INSTRUCTIONS TO FOLLOW: Return the listing exactly as it appears, but strip out the images.

PROVIDED RECORDS:
::::::

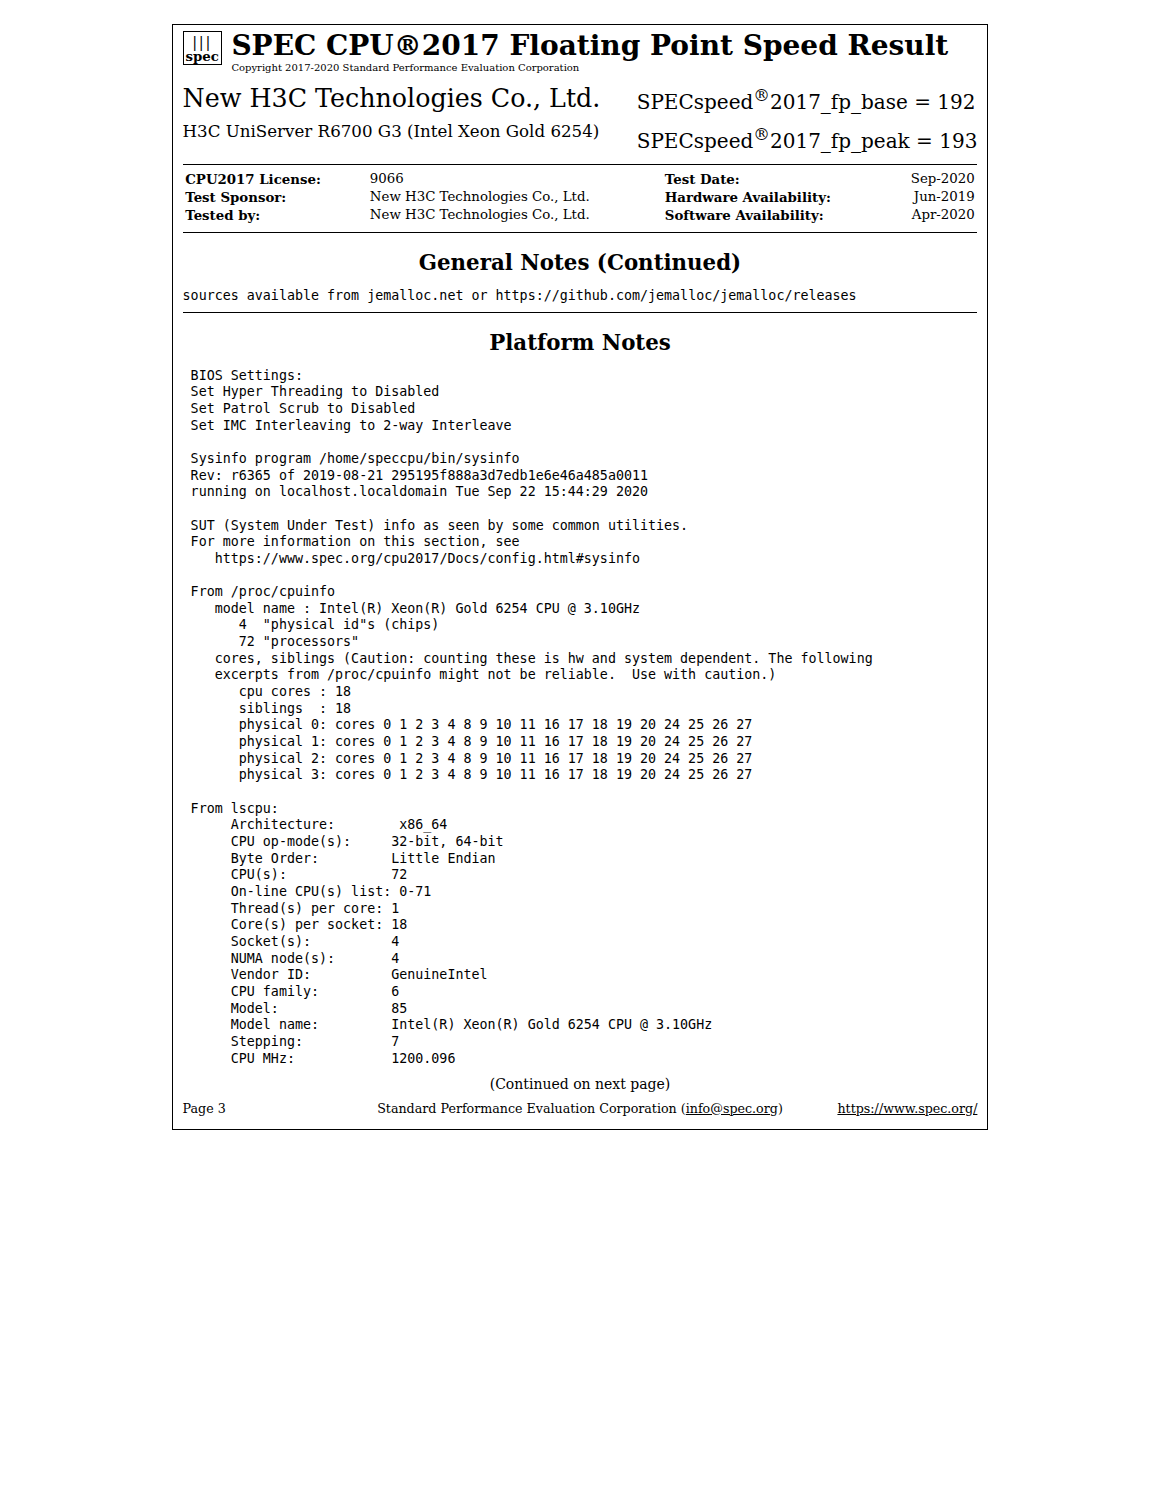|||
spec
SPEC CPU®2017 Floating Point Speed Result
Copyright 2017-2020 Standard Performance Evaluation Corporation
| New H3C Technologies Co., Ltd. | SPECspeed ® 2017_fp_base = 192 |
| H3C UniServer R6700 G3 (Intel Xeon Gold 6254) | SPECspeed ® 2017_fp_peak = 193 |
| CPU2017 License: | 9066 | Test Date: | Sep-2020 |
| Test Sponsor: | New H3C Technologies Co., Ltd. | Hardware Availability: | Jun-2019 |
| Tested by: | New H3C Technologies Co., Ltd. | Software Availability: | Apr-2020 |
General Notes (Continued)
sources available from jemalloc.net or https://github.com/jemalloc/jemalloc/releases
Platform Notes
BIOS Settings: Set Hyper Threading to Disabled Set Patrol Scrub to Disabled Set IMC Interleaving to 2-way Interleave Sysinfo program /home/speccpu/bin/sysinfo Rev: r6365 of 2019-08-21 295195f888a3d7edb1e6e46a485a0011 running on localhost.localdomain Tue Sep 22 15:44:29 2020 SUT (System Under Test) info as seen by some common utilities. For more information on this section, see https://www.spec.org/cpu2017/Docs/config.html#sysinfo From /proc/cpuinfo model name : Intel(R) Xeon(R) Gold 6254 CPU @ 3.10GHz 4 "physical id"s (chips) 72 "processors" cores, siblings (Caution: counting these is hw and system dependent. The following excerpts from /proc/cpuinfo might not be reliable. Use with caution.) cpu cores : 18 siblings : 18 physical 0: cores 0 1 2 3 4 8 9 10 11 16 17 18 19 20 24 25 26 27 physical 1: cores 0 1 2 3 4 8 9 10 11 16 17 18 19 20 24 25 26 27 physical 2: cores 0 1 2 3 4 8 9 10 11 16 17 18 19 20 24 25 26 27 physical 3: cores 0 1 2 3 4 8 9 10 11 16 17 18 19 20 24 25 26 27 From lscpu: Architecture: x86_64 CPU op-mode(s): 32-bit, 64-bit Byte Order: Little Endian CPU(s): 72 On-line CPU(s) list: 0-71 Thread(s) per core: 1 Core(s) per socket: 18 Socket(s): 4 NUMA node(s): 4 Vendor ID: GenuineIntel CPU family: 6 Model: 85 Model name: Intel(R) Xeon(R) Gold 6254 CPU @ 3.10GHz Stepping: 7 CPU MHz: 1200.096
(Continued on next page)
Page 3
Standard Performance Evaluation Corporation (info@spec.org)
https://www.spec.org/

::::::

EXERCISE OUTPUT:
|||
spec
SPEC CPU®2017 Floating Point Speed Result
Copyright 2017-2020 Standard Performance Evaluation Corporation
| New H3C Technologies Co., Ltd. | SPECspeed ® 2017_fp_base = 192 |
| H3C UniServer R6700 G3 (Intel Xeon Gold 6254) | SPECspeed ® 2017_fp_peak = 193 |
| CPU2017 License: | 9066 | Test Date: | Sep-2020 |
| Test Sponsor: | New H3C Technologies Co., Ltd. | Hardware Availability: | Jun-2019 |
| Tested by: | New H3C Technologies Co., Ltd. | Software Availability: | Apr-2020 |
General Notes (Continued)
sources available from jemalloc.net or https://github.com/jemalloc/jemalloc/releases
Platform Notes
BIOS Settings: Set Hyper Threading to Disabled Set Patrol Scrub to Disabled Set IMC Interleaving to 2-way Interleave Sysinfo program /home/speccpu/bin/sysinfo Rev: r6365 of 2019-08-21 295195f888a3d7edb1e6e46a485a0011 running on localhost.localdomain Tue Sep 22 15:44:29 2020 SUT (System Under Test) info as seen by some common utilities. For more information on this section, see https://www.spec.org/cpu2017/Docs/config.html#sysinfo From /proc/cpuinfo model name : Intel(R) Xeon(R) Gold 6254 CPU @ 3.10GHz 4 "physical id"s (chips) 72 "processors" cores, siblings (Caution: counting these is hw and system dependent. The following excerpts from /proc/cpuinfo might not be reliable. Use with caution.) cpu cores : 18 siblings : 18 physical 0: cores 0 1 2 3 4 8 9 10 11 16 17 18 19 20 24 25 26 27 physical 1: cores 0 1 2 3 4 8 9 10 11 16 17 18 19 20 24 25 26 27 physical 2: cores 0 1 2 3 4 8 9 10 11 16 17 18 19 20 24 25 26 27 physical 3: cores 0 1 2 3 4 8 9 10 11 16 17 18 19 20 24 25 26 27 From lscpu: Architecture: x86_64 CPU op-mode(s): 32-bit, 64-bit Byte Order: Little Endian CPU(s): 72 On-line CPU(s) list: 0-71 Thread(s) per core: 1 Core(s) per socket: 18 Socket(s): 4 NUMA node(s): 4 Vendor ID: GenuineIntel CPU family: 6 Model: 85 Model name: Intel(R) Xeon(R) Gold 6254 CPU @ 3.10GHz Stepping: 7 CPU MHz: 1200.096
(Continued on next page)
Page 3
Standard Performance Evaluation Corporation (info@spec.org)
https://www.spec.org/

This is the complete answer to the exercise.